> _THE PROBLEM_:
Every line below should be copied out exactly.

******

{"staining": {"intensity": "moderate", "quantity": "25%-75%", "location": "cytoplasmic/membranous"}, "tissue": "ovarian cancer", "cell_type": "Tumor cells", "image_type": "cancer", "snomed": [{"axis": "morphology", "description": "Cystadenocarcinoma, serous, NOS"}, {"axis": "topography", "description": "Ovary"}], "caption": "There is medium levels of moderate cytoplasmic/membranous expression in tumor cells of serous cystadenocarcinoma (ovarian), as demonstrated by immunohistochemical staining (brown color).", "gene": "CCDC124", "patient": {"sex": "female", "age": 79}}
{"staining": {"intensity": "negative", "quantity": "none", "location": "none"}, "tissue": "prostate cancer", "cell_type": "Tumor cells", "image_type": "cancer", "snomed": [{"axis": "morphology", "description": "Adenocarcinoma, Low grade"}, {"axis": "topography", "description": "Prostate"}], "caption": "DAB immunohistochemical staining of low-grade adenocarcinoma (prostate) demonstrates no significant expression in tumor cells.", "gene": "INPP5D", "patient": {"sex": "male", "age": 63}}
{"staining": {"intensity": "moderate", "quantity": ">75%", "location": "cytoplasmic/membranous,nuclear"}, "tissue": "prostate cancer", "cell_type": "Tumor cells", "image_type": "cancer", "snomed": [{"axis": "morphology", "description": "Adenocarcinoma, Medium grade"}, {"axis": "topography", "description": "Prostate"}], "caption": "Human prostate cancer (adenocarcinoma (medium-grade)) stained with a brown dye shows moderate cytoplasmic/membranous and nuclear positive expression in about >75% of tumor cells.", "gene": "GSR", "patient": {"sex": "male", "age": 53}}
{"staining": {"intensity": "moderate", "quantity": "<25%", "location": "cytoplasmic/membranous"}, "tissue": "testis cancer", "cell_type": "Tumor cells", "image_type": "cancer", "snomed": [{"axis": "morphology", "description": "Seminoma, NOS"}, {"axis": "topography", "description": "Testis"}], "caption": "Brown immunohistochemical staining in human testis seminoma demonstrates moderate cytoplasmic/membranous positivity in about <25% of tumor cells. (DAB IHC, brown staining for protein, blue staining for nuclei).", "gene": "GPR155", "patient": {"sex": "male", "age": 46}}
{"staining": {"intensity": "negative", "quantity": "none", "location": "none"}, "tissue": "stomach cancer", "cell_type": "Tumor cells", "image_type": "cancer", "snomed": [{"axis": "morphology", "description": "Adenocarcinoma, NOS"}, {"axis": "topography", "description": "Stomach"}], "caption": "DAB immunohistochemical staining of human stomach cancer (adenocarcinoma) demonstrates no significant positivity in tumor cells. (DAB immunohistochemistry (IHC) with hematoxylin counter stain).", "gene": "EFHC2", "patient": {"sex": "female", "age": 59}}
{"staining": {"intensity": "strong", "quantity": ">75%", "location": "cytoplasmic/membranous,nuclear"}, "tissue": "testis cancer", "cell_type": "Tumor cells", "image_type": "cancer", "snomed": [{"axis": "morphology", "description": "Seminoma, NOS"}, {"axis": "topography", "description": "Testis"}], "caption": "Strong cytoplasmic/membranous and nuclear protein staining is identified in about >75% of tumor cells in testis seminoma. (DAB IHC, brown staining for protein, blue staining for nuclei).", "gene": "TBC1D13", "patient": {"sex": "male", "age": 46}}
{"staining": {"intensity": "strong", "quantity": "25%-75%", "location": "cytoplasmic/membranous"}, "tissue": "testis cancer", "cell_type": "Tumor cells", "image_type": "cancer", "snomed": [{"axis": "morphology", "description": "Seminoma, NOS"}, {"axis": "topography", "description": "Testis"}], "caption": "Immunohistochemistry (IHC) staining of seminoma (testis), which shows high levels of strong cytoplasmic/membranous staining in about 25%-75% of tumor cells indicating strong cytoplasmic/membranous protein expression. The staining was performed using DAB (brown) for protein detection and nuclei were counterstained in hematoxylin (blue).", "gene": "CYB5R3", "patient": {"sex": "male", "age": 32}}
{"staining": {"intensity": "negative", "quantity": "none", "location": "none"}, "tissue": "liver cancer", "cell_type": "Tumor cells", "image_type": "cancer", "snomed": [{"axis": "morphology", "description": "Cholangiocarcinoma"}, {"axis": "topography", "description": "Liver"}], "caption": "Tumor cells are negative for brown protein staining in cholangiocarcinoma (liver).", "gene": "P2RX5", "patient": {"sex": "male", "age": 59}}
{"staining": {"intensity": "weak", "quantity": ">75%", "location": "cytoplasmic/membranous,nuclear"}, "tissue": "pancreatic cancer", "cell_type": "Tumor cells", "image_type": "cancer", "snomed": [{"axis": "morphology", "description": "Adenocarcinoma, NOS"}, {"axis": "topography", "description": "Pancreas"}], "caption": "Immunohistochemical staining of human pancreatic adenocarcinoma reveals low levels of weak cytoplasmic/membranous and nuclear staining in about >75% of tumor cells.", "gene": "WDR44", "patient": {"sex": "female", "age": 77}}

******

> _SOLUTION FOR THIS TASK_:
{"staining": {"intensity": "moderate", "quantity": "25%-75%", "location": "cytoplasmic/membranous"}, "tissue": "ovarian cancer", "cell_type": "Tumor cells", "image_type": "cancer", "snomed": [{"axis": "morphology", "description": "Cystadenocarcinoma, serous, NOS"}, {"axis": "topography", "description": "Ovary"}], "caption": "There is medium levels of moderate cytoplasmic/membranous expression in tumor cells of serous cystadenocarcinoma (ovarian), as demonstrated by immunohistochemical staining (brown color).", "gene": "CCDC124", "patient": {"sex": "female", "age": 79}}
{"staining": {"intensity": "negative", "quantity": "none", "location": "none"}, "tissue": "prostate cancer", "cell_type": "Tumor cells", "image_type": "cancer", "snomed": [{"axis": "morphology", "description": "Adenocarcinoma, Low grade"}, {"axis": "topography", "description": "Prostate"}], "caption": "DAB immunohistochemical staining of low-grade adenocarcinoma (prostate) demonstrates no significant expression in tumor cells.", "gene": "INPP5D", "patient": {"sex": "male", "age": 63}}
{"staining": {"intensity": "moderate", "quantity": ">75%", "location": "cytoplasmic/membranous,nuclear"}, "tissue": "prostate cancer", "cell_type": "Tumor cells", "image_type": "cancer", "snomed": [{"axis": "morphology", "description": "Adenocarcinoma, Medium grade"}, {"axis": "topography", "description": "Prostate"}], "caption": "Human prostate cancer (adenocarcinoma (medium-grade)) stained with a brown dye shows moderate cytoplasmic/membranous and nuclear positive expression in about >75% of tumor cells.", "gene": "GSR", "patient": {"sex": "male", "age": 53}}
{"staining": {"intensity": "moderate", "quantity": "<25%", "location": "cytoplasmic/membranous"}, "tissue": "testis cancer", "cell_type": "Tumor cells", "image_type": "cancer", "snomed": [{"axis": "morphology", "description": "Seminoma, NOS"}, {"axis": "topography", "description": "Testis"}], "caption": "Brown immunohistochemical staining in human testis seminoma demonstrates moderate cytoplasmic/membranous positivity in about <25% of tumor cells. (DAB IHC, brown staining for protein, blue staining for nuclei).", "gene": "GPR155", "patient": {"sex": "male", "age": 46}}
{"staining": {"intensity": "negative", "quantity": "none", "location": "none"}, "tissue": "stomach cancer", "cell_type": "Tumor cells", "image_type": "cancer", "snomed": [{"axis": "morphology", "description": "Adenocarcinoma, NOS"}, {"axis": "topography", "description": "Stomach"}], "caption": "DAB immunohistochemical staining of human stomach cancer (adenocarcinoma) demonstrates no significant positivity in tumor cells. (DAB immunohistochemistry (IHC) with hematoxylin counter stain).", "gene": "EFHC2", "patient": {"sex": "female", "age": 59}}
{"staining": {"intensity": "strong", "quantity": ">75%", "location": "cytoplasmic/membranous,nuclear"}, "tissue": "testis cancer", "cell_type": "Tumor cells", "image_type": "cancer", "snomed": [{"axis": "morphology", "description": "Seminoma, NOS"}, {"axis": "topography", "description": "Testis"}], "caption": "Strong cytoplasmic/membranous and nuclear protein staining is identified in about >75% of tumor cells in testis seminoma. (DAB IHC, brown staining for protein, blue staining for nuclei).", "gene": "TBC1D13", "patient": {"sex": "male", "age": 46}}
{"staining": {"intensity": "strong", "quantity": "25%-75%", "location": "cytoplasmic/membranous"}, "tissue": "testis cancer", "cell_type": "Tumor cells", "image_type": "cancer", "snomed": [{"axis": "morphology", "description": "Seminoma, NOS"}, {"axis": "topography", "description": "Testis"}], "caption": "Immunohistochemistry (IHC) staining of seminoma (testis), which shows high levels of strong cytoplasmic/membranous staining in about 25%-75% of tumor cells indicating strong cytoplasmic/membranous protein expression. The staining was performed using DAB (brown) for protein detection and nuclei were counterstained in hematoxylin (blue).", "gene": "CYB5R3", "patient": {"sex": "male", "age": 32}}
{"staining": {"intensity": "negative", "quantity": "none", "location": "none"}, "tissue": "liver cancer", "cell_type": "Tumor cells", "image_type": "cancer", "snomed": [{"axis": "morphology", "description": "Cholangiocarcinoma"}, {"axis": "topography", "description": "Liver"}], "caption": "Tumor cells are negative for brown protein staining in cholangiocarcinoma (liver).", "gene": "P2RX5", "patient": {"sex": "male", "age": 59}}
{"staining": {"intensity": "weak", "quantity": ">75%", "location": "cytoplasmic/membranous,nuclear"}, "tissue": "pancreatic cancer", "cell_type": "Tumor cells", "image_type": "cancer", "snomed": [{"axis": "morphology", "description": "Adenocarcinoma, NOS"}, {"axis": "topography", "description": "Pancreas"}], "caption": "Immunohistochemical staining of human pancreatic adenocarcinoma reveals low levels of weak cytoplasmic/membranous and nuclear staining in about >75% of tumor cells.", "gene": "WDR44", "patient": {"sex": "female", "age": 77}}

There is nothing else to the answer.